- DATA TO EXAMINE
◆ ◆ ◆ ◆ ◆ ◆ ◆

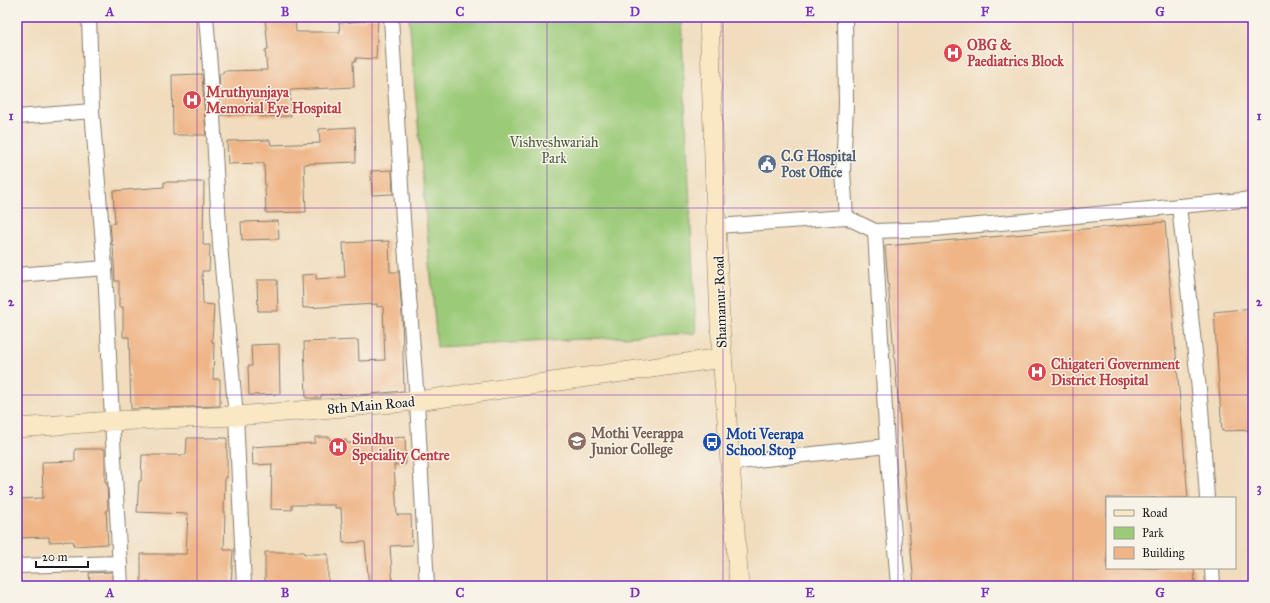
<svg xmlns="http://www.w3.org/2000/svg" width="1270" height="603" font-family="'IM FELL Great Primer',serif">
<rect width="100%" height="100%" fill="#f7f3e8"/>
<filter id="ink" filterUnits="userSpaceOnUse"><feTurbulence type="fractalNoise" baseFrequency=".025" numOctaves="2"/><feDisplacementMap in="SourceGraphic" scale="8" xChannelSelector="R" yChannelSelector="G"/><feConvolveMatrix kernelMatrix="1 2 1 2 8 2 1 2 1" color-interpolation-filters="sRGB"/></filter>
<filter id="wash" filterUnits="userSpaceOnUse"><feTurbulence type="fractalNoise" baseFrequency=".012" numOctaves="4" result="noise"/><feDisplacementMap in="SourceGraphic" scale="16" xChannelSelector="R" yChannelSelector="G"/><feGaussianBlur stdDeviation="0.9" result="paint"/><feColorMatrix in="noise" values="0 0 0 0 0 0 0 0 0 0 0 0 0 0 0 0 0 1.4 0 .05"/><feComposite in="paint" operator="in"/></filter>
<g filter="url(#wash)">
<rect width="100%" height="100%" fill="#f1dcbd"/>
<polygon fill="#9bca78" stroke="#5c734a" points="409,17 681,17 696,333 437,347"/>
<g id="blocks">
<g fill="#efb587">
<polygon points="265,17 295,17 296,32 340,32 339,23 365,21 365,18 378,18 376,59 356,58 356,61 353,61 354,87 290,90 291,116 260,117 260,114 221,115 219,74 223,74 223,71 267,70 265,50 268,49"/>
<polygon points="202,74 206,135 173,135 172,75"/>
<polygon points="355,127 356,162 304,164 306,212 266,213 264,163 228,164 227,141 270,140 271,145 320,143 319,129"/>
<polygon points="392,170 393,194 372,195 371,171"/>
<polygon points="164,182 204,182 203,245 210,245 209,271 202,271 203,304 214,305 212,342 214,342 213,379 220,379 220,406 131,409 129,337 123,337 123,307 119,307 119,281 115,281 113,244 112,245 110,224 115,223 113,191 164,187"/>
<polygon points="278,221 279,239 242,240 241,222"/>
<polygon points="1165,222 1188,498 1107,498 1107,568 1194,568 1195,586 914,586 885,246"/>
<polygon points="389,241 390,272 399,272 402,315 404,391 359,395 359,394 321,395 321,398 306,398 304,342 358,340 359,361 385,360 383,306 377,307 377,304 303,308 302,275 316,274 316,279 345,277 343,243"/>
<polygon points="257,280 277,280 278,311 258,311"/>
<polygon points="1253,308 1253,430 1222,431 1214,312"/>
<polygon points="279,344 280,394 249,395 248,366 252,366 251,345"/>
<polygon points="315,437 330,437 330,440 346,440 346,443 381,443 380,439 405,437 406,464 394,465 397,515 411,515 412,545 390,546 393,586 369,586 365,542 343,543 341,508 335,508 335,505 292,505 292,510 271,509 272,464 253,465 252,447 315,443"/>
<polygon points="187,438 227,438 227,478 225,478 224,511 225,511 224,550 233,550 231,586 189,586 189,583 141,582 141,554 186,554 188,514 137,512 139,481 141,481 142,455 186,455"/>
<polygon points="75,449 105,449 105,483 107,483 108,510 106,510 108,544 74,546 73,541 49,542 49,537 17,538 17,499 43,498 42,462 75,461"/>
<polygon points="265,552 304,552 304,554 328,554 328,586 265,586"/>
<polygon points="112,572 112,586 90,586 89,573"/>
</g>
</g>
</g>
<g filter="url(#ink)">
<use href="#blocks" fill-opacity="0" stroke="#867c6c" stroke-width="1"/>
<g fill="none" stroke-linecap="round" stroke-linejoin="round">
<defs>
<g id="street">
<polyline points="89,17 92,111 105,268 112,421 121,586"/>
<polyline points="206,17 211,79 220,245 236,416 244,586"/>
<polyline points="391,17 403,219 417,401 427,586"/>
<polyline points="17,117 92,111"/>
<polyline points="1179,206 1201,408 1207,498"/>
<polyline points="846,217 875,231 887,446 898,586"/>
<polyline points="717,226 846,217 843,171 846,105 845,17"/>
<polyline points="875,231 934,229 1024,221 1253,199"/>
<polyline points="17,275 105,268"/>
<polyline points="730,463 887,446"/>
<polyline points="17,566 120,563"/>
<polyline points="1212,568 1213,586"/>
</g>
<g id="secondary">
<polyline points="709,17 720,325 739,586"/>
<polyline points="17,428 112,421 236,416 417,401 722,358"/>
</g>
</defs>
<use href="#street" stroke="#867c6c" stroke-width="16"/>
<use href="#secondary" stroke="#867c6c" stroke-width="20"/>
<use href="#street" stroke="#fff" stroke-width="14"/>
<use href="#secondary" stroke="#fae7c3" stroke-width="19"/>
</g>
</g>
<path fill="none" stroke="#7b2cbf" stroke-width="1" stroke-opacity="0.55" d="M197,17V586M372,17V586M547,17V586M723,17V586M898,17V586M1073,17V586M17,208H1253M17,395H1253"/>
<defs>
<symbol id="hospital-disc" viewBox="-11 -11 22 22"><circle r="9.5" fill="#e0444e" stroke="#f7f3e8"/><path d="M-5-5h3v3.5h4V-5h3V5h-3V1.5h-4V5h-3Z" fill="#fff"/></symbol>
<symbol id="civic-disc" viewBox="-11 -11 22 22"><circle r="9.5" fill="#5c6f8a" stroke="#f7f3e8"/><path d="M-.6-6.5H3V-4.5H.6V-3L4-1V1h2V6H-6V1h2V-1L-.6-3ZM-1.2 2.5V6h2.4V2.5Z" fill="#fff"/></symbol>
<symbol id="university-disc" viewBox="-11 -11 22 22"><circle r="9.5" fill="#8d6e63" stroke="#f7f3e8"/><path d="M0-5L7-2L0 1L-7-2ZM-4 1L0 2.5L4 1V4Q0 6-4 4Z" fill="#fff"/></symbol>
<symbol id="bus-disc" viewBox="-11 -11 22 22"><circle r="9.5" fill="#1a4fb4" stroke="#f7f3e8"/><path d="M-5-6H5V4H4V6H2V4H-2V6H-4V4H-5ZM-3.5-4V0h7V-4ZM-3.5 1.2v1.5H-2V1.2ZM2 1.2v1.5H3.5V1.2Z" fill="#fff"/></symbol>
</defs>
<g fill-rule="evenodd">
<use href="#hospital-disc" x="942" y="42" width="22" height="22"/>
<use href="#hospital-disc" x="181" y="89" width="22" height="22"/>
<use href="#civic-disc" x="756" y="153" width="22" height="22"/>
<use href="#hospital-disc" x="1026" y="361" width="22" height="22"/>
<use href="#university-disc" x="566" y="430" width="22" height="22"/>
<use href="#bus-disc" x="701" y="431" width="22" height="22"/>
<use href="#hospital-disc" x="327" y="436" width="22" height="22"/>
</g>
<g text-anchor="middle" stroke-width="3" stroke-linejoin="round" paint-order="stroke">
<g font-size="14" font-weight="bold" fill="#be3a42" stroke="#f7f3e8" text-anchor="start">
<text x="967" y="50">OBG &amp;<tspan x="967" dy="16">Paediatrics Block</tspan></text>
<text x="206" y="97">Mruthyunjaya<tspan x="206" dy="16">Memorial Eye Hospital</tspan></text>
<text x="1051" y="369">Chigateri Government<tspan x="1051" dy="16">District Hospital</tspan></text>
<text x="352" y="444">Sindhu<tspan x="352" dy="16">Speciality Centre</tspan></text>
</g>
<g font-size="14" fill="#48593c" stroke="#f7f3e8">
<text x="554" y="147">Vishveshwariah<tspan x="554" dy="16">Park</tspan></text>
</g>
<g font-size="14" font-weight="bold" fill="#4e5e75" stroke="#f7f3e8" text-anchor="start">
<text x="781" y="161">C.G Hospital<tspan x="781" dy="16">Post Office</tspan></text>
</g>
<g font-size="14" fill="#1c1c1c" stroke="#f7f3e8">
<text transform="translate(720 302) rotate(-92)" y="5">Shamanur Road</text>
<text transform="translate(371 405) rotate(-5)" y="5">8th Main Road</text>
</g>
<g font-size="14" font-weight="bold" fill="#785e54" stroke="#f7f3e8" text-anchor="start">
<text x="591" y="438">Mothi Veerappa<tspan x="591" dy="16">Junior College</tspan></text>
</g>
<g font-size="14" font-weight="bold" fill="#164399" stroke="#f7f3e8" text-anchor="start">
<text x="726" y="439">Moti Veerapa<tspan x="726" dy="16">School Stop</tspan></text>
</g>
</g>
<rect width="1270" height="603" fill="none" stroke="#f7f3e8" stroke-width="44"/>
<rect x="1106" y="497" width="130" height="72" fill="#f7f3e8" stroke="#9f9d96"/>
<rect x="1114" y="510" width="20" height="6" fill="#fae7c3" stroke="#9f9d96"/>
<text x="1142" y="517" font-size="12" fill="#1c1c1c">Road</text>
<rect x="1114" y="527" width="20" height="12" fill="#9bca78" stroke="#9f9d96"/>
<text x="1142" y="537" font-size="12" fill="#1c1c1c">Park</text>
<rect x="1114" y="547" width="20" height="12" fill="#efb587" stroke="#9f9d96"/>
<text x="1142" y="557" font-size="12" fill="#1c1c1c">Building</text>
<path d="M36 561v6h52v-6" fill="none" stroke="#1c1c1c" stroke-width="2"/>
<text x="42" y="561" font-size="12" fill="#1c1c1c" stroke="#f7f3e8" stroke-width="3" paint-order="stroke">20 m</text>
<rect x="22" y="22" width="1226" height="559" fill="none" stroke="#7b2cbf" stroke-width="1.5"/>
<g font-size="13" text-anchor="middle" font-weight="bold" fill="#7b2cbf">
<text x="110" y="16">A</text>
<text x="285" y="16">B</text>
<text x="460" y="16">C</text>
<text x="635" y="16">D</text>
<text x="810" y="16">E</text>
<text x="985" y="16">F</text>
<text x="1160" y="16">G</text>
<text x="11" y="120">1</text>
<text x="1259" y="120">1</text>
<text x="11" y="306">2</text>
<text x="1259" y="306">2</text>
<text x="11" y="492">3</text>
<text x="1259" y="492">3</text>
<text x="110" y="597">A</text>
<text x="285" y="597">B</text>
<text x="460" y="597">C</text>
<text x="635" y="597">D</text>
<text x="810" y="597">E</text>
<text x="985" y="597">F</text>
<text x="1160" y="597">G</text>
</g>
</svg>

◆ ◆ ◆ ◆ ◆ ◆ ◆

Which lines above hold the string "round"? Copy each of them.

- COMPLETED EXERCISE
<g fill="none" stroke-linecap="round" stroke-linejoin="round">
<g text-anchor="middle" stroke-width="3" stroke-linejoin="round" paint-order="stroke">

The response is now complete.